All the groups we work with desperately need support, and yet it was our work with the Haratine community of Mauritania which eventually became the focus of our Radio 4 Appeal. The systematic denial of the rights of the Haratine is so shocking, that a moving and very real script pretty much wrote itself. No drama, no hyperbole, just the tragic story and the potential that we – MRG and our supporters and our partner organisation in Mauritania – have to bring it to an end.

Credit: MRG
Credit: MRG

Coming back to the minorities’ message: did our radio script describing the situation of a formerly enslaved woman in far away Mauritania speak beyond one specific case? Sure – people responded to the Appeal and we’ve now gained further support for our Mauritania work.
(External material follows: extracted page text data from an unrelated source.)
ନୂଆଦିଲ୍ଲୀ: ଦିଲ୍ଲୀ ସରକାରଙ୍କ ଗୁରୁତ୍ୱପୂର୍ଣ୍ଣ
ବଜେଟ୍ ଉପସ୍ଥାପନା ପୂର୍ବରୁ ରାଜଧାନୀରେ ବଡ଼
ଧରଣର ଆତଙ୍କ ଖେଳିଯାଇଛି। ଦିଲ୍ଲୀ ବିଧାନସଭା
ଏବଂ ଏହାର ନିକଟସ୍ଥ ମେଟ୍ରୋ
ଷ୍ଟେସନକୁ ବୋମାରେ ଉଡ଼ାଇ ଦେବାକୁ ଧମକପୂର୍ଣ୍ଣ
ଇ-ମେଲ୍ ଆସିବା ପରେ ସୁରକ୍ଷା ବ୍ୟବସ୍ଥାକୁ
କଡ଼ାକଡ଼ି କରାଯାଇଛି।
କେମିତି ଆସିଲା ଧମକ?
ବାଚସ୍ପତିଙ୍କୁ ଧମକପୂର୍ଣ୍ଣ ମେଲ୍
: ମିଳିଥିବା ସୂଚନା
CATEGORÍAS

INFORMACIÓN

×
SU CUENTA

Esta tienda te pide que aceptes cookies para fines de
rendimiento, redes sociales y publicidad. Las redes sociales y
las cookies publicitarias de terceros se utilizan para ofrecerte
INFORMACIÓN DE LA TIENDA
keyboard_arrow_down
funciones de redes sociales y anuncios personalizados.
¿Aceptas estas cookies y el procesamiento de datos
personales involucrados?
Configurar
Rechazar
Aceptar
But from a campaigning perspective, does our audience have any greater sense of the cause for minority rights? I believe they do, and this is where Meera Syal, who brilliantly presented our Appeal, comes in.

Actor, writer, comedian and all round legend, Meera Syal is also no stranger to minority issues. Meera’s personal experience of growing up as a British Asian in a small English village in the 1960s informs much of her work and, as I learnt when we met, her way of seeing the world. As an Anglo-Asian teenager in my hometown in Australia, I read and watched Meera’s work so I was more than a little bit star-struck at Broadcasting House last month. Meera lives the minority message: representing Britain’s diversity by her public persona and exploring the dimensions of a multicultural society through her work.

Is it such a massive conceptual leap from a Mauritanian former slave to a well-loved British-Asian actor? Sure it is: but this is precisely the leap Minority Rights Group makes every day. Our work is all about advocating for the full participation of minorities at every level of society – in families and communities, in law and public life. History has shown that when the voices of ethnic, linguistic or religious groups go unheard, injustice and oppression follows. Full participation means being able to speak out for your rights, stand up for your identity and express yourself. That’s why for the BBC Radio 4 Appeal, Meera Syal, our medium, was also – crucially – our message.

This article reflects the opinion of its author only and does not engage MRG’s responsibility.